*PASSAGE PROVIDED*:
**********

The Willowdale and Newtonbrook areas in North York have large numbers of Korean businesses running from Yonge St. between Sheppard Ave. and Steeles Ave. Dubbed Koreatown North, it has a growing number of Koreans residing in the area. This area first appeared in the 1990s and its growth accelerated from the late 1990s onwards. In the 2000s the community expanded into York Region with the area centered along Yonge Street in what is referred to as Thornhill (Vaughan and Markham).

===Greater Vancouver===
Korean communities in Greater Vancouver are not officially designated as Koreatowns, although the name has been used by business districts with a high number of Korean businesses. British Columbia has the second largest Korean community in Canada with 53,770 residents, 49,880 of whom live in Greater Vancouver. The Korean community in Vancouver is located between Nicola and Denman Street and consists of numerous Korean restaurants and other businesses. Several residents have advocated the area be officially designated as Koreatown.

The city of Coquitlam also has a significant Korean community. As of 2011 the population of Koreans in Coquitlam was approximately 7,900. The business district at North Road and Lougheed Highway consists of many Korean restaurants, grocery chains, salons, and other businesses, most of which have Korean signage.

==Demographics==

| Province | Korean population (2021) | % of provincial population (2021) |
|---|---|---|
| Ontario | 100,025 | 0.7% |
| British Columbia | 72,025 | 1.5% |
| Alberta | 24,170 | 0.6% |
| Quebec | 10,655 | 0.1% |
| Manitoba | 4,250 | 0.3% |
| Nova Scotia | 2,545 | 0.3% |
| Saskatchewan | 1,950 | 0.2% |
| New Brunswick | 1,480 | 0.2% |
| Newfoundland and Labrador | 225 | 0.0% |
| Prince Edward Island | 130 | 0.1% |
| Yukon | 100 | 0.3% |
| Northwest Territories | 75 | 0.2% |
| Nunavut | 15 | 0.0% |
| Canada | 217,650 | 0.6% |

2007 figures from the South Korean Ministry of Foreign Affairs and Trade showed 86,084 Canadian citizens, 72,077 permanent residents, 20,738 people on student visas, and 19,271 other temporary residents. The Canada 2001 Census recorded 101,715 Canadians of Korean descent, but Korean community leaders and media organisations suspected that it undercounted the population, especially mobile short-term residents such as English as a Foreign Language students. According to the Canada 1996 Census, 53.6% of Korean immigrants to Canada had attended a four-year tertiary institution, as compared to 23% of the general population. However, because their qualifications and technical certifications are often not recognised by Canadian employers, Korean immigrants often take jobs not commensurate with their education; 40% worked in family-owned businesses, and their average personal income is only 67% that of the average Canadian resident.

**********

*THE PROBLEM*: In the passage on Korean communities in Canada, where is Vancouver's Korean community located? The records are separate material, not part of the passage on Korean communities in Canada.

**********

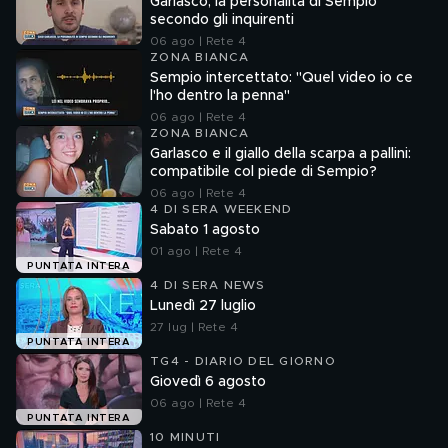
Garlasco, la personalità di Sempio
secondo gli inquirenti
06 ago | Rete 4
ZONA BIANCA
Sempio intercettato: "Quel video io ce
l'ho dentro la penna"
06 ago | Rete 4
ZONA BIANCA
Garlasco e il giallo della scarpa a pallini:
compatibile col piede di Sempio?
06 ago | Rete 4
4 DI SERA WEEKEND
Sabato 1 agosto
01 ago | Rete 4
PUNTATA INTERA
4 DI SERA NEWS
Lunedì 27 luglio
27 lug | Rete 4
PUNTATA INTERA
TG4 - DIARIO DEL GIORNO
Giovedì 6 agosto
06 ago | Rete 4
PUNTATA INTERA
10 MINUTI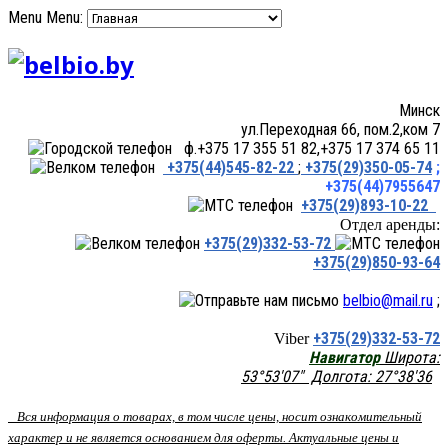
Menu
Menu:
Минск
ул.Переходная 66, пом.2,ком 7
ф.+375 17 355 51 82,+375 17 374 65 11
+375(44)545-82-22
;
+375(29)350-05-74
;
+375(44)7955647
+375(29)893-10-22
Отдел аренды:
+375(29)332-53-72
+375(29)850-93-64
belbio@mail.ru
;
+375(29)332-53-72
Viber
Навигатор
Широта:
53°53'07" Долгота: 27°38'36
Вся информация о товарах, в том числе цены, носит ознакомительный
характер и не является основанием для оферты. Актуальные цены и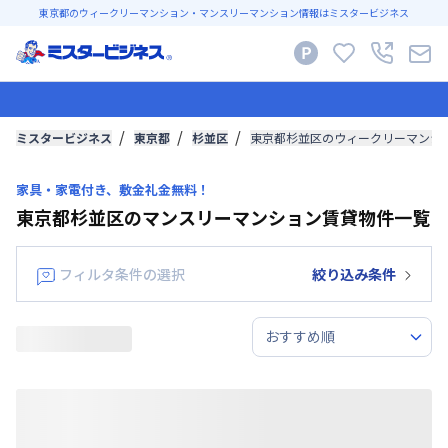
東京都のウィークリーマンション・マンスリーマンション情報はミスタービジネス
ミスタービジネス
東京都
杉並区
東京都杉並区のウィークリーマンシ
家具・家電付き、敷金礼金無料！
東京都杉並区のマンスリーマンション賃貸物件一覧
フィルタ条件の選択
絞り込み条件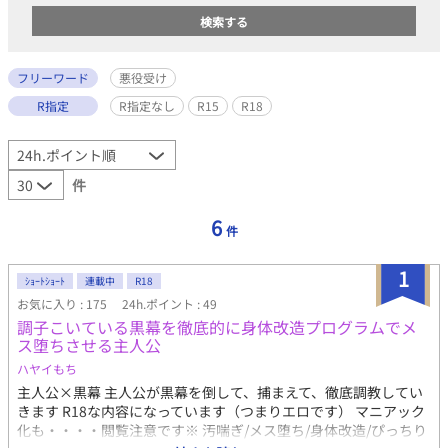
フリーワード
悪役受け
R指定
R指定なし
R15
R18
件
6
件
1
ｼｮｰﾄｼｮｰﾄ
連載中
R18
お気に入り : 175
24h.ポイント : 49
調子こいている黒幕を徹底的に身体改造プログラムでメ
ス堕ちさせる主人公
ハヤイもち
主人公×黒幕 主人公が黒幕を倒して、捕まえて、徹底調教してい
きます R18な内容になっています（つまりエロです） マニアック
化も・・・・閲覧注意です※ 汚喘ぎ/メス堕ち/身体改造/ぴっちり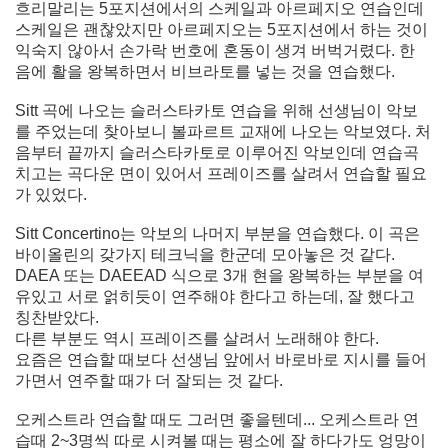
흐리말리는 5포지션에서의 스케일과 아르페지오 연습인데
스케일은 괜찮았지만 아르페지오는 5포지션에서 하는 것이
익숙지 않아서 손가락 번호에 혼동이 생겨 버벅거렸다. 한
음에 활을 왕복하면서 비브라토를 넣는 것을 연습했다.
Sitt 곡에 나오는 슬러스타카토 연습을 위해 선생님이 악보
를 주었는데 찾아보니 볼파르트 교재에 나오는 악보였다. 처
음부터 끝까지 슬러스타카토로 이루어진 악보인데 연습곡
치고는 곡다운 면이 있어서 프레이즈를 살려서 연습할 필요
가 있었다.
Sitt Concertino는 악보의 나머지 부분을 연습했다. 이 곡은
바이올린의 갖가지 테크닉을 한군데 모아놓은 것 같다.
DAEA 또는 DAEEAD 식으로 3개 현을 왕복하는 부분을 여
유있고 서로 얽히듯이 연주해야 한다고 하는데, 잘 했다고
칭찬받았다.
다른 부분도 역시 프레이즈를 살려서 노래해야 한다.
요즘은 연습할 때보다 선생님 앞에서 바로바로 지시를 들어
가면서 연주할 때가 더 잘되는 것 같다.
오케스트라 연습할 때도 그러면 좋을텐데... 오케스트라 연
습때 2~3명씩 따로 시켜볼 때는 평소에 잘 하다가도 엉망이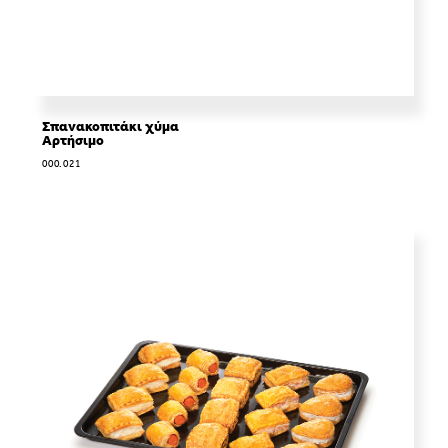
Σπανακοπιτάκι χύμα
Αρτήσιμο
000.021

**********

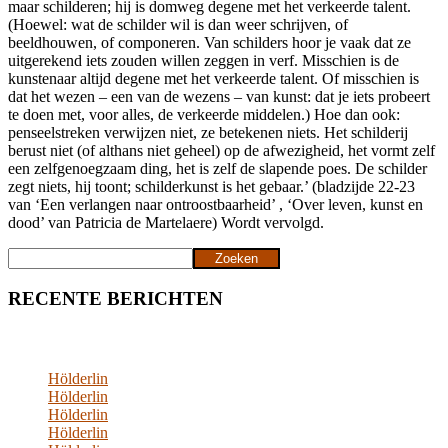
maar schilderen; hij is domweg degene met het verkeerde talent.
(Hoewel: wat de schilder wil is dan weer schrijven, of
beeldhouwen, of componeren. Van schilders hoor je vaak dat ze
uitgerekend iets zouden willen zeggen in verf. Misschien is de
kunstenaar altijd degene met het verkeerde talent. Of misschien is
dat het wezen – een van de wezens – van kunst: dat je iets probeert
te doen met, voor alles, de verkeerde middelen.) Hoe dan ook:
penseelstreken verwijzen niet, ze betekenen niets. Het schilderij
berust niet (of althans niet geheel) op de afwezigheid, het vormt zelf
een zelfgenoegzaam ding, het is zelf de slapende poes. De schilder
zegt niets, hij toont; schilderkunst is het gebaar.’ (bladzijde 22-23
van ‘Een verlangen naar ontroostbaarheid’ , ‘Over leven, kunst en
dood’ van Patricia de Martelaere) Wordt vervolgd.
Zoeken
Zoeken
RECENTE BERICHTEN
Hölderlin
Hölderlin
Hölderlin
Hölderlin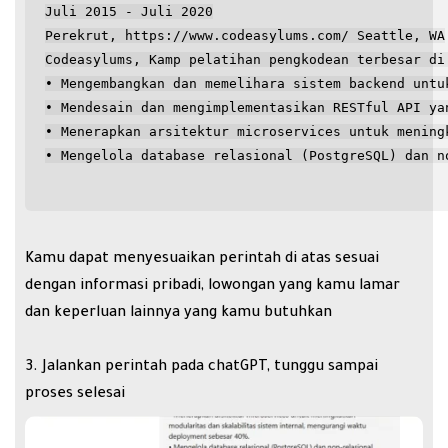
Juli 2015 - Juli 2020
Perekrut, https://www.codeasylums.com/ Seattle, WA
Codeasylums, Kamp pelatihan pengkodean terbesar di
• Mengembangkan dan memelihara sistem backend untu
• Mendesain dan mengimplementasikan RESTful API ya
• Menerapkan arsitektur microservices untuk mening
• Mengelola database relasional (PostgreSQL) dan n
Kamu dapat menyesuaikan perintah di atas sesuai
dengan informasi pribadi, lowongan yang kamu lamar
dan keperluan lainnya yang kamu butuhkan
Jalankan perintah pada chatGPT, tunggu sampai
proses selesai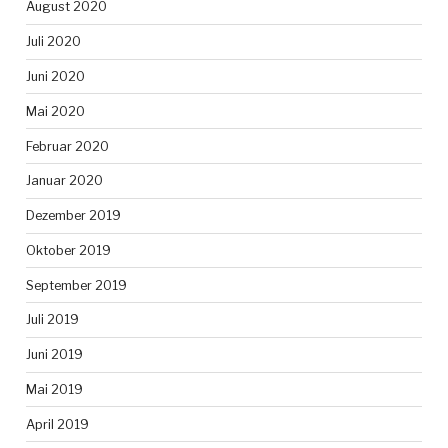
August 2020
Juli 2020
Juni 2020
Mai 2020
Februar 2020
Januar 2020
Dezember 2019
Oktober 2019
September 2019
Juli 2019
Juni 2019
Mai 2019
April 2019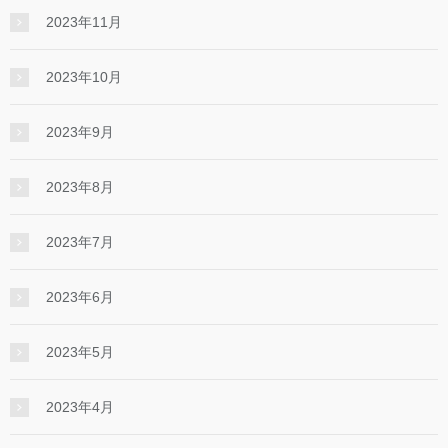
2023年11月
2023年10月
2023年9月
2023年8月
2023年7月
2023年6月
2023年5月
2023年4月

**********

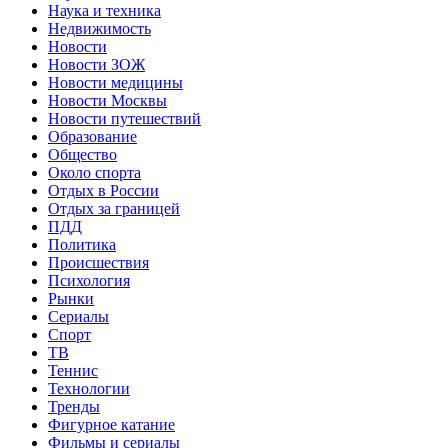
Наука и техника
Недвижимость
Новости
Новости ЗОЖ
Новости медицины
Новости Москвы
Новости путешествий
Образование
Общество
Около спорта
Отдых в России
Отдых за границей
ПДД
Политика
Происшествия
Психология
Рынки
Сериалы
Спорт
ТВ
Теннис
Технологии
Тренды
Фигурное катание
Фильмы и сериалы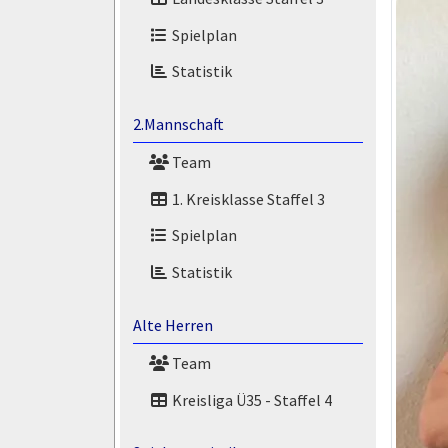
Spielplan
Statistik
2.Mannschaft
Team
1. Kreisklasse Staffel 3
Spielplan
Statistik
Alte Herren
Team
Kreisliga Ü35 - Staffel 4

**********

*TASK RESULT*: Between Nicola and Denman Street.